── Source excerpt ──
A growing risk for ag lenders

Register now

It’s a stormy late-September afternoon in northern Iowa — a common occurrence in this year of discontent for many of America’s farmers. Just outside of Fort Dodge, a bustling regional farm town of 25,000, wind and rain pound against the corrugated-metal roof of Dan Thompson’s oversized garage as he explains the latest challenges managing his 1,700-acre corn-and-soybean farm.

It’s rained more than 30 inches since his crops went in last spring, about double normal levels. The harvest began a day earlier, and early indications aren’t good. “We’re saturated. Close to 10% of our acres are flooded out, where we have nothing left,” Thompson said. “But you can’t control the weather.”

Consider it an apt metaphor for the state of farming in an era of overproduction and tariffs. Storm clouds have been gathering over America’s heartland for much of this decade, with falling crop prices and profits and rising debt levels, leaving farmers in increasingly precarious financial positions.

Worse, while farmers can tinker with their own production (subject to the weather), they are powerless to control the broader market forces that influence what they get paid.

Per-bushel prices for corn and soybeans, staple crops across the farm belt, have fallen by roughly half over the last six years. The latest wild card — a budding, potentially nasty trade war with China, the world’s biggest consumer of soybeans — has sparked another price drop and made things uncomfortable.

“Locally, we’re staring at a net-loss year. We’re going to have worked all year and not made any money doing it. And we don’t know what to expect next year,” said Thompson, sitting at a table in the shadow of his 15-foot-high combine with soft country music competing with the rain in the background. “People are living on equity. You can only do that so long before you’re done.”

Many of the nation’s 1,800-some ag lenders, their fates tied to those of their farmer clients, are feeling similar angst. Chinese tariffs on soybeans, wheat and other commodities have knocked prices down as much as 20%, adding a layer of uncertainty to planning for the 2019 planting season that promises to test the effectiveness of risk-management practices at these banks.

“When times are good, it’s easy to be a lender,” said John Taets, Thompson’s banker and regional president for the $1.5 billion-asset Northwest Bank’s ag-heavy Fort Dodge branch. “When times get a little more challenging,
you find out who’s prepared for the long haul.”

Even before the trade skirmish, some banks had been quietly scaling back their lending commitments to farmers, counseling them to reduce expenses. Some ag loans have been restructured three or four times, and equity for collateral, once plentiful, is running low. Rising interest rates make extending the terms of loans less attractive.

“Banks have been taking a much more defensive approach to ag lending,” said John Blanchfield, owner of Agricultural Banking Advisory Services in Damascus, Md.
───
── Supplied data ──
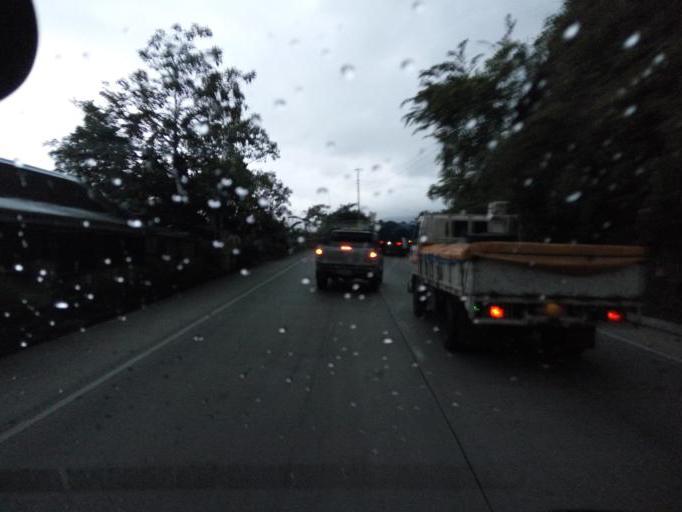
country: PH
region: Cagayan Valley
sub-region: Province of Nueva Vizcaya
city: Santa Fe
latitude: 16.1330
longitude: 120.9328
───
── Supplied data ──
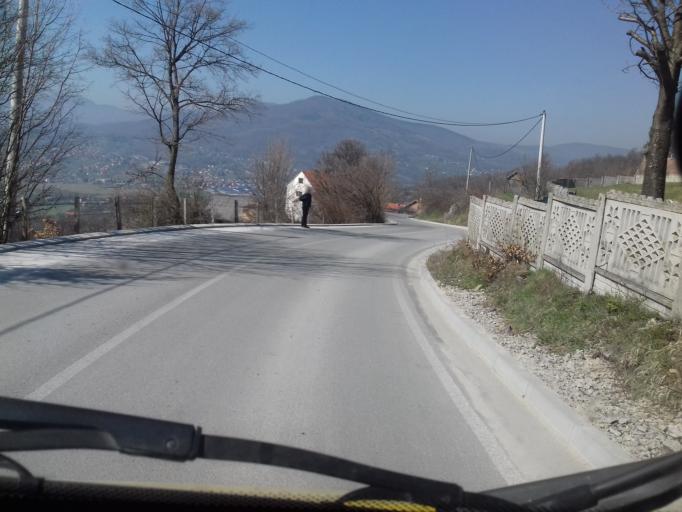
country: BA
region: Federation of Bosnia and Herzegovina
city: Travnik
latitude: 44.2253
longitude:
───
Required tasks:
(1) Answer these from the farm-lending article:
(a) How much rain has fallen since Dan Thompson's crops went in last spring?
(b) How many acres does Thompson's corn-and-soybean farm cover?
(c) By up to what percentage have Chinese tariffs knocked down commodity prices?
(2) Carry on the farm-lending article from its last sentence.
The material has no part in any of this.

Task-by-task answers:
(1)
(a) More than 30 inches.
(b) 1,700 acres.
(c) As much as 20%.

(2)
That includes underwriting loans based on cash flows more than collateral values, moving risk off their balance sheets by selling loans into secondary markets through Farmer Mac, and stress-testing individual loans and portfolios to stay ahead of trouble.

Surveys indicate that a growing number of loan applications from farmers are being outright rejected. Expect to see more in the months ahead.

“As conditions grow more uncertain, I think we’re going to see some pain come out of this — a transition from a very easy credit environment to a tight environment where it’s tough for anyone to get a loan,” Blanchfield said.

“There are banks out there that will experience problems,” he added. “What we don’t know is how bad things will get.”

Trouble ahead?

The numbers around farm banking belie the notion that trouble could be on the horizon. In 2017, 96% of ag banks made money, though the group’s total net income declined by 3.1% from the year prior, to $4.7 billion, according to the American Bankers Association.

Loan delinquencies and charge-offs remain near all-time lows, and capital levels have more than doubled over the past decade, implying that banks are positioned to handle some turbulence. “Most of the banks have been doing relatively well,” said Nathan Kauffman, an economist with the Federal Reserve.

Even so, signs of stress are showing. In 2011 and 2012, while the rest of the economy was in recession, the farm economy exploded. Crop prices soared to record levels — corn briefly touched $7.50 per bushel, while soybeans neared $18.

Equipment dealers and Main Street businesses thrived, and more than a few farmers spent some of their winters in the Caribbean. They also built up equity as farmland values climbed to new heights. Banks did well.

Since then, prices have been edging downward. Even before the tariffs, corn was going for under $4 per bushel, with soybeans in the $10 range.

Most other metrics have been moving in the wrong direction. Net farm incomes dropped more or less steadily from $124 billion in 2013 to $75 billion last year, according to the U.S. Department of Agriculture. Farm debt has increased $132 billion in the last decade, to $407 billion, while the financial assets of these borrowers — investments and bank deposits, for example — have fallen by $62 billion.

Loan quality, while still solid in most places, isn’t quite as pristine as it was several years back. Foreclosures and farm bankruptcies are ticking up. Some agricultural producers are in year three of losses, bankers confide, and likely won’t be able to hold on much longer.

The total of outstanding farm loans at banks rose 5.9% in 2017, to $106 billion, according to the ABA. But in a troubling sign, most of those were farmland loans, which jumped 7.7%.

“Farm real estate debt has increased significantly, but it’s not because farmers are buying real estate,” Blanchfield said. “It’s because banks are refinancing unpaid carryover debt into long-term debt. Some customers are on their third or fourth time. There isn’t much equity left.”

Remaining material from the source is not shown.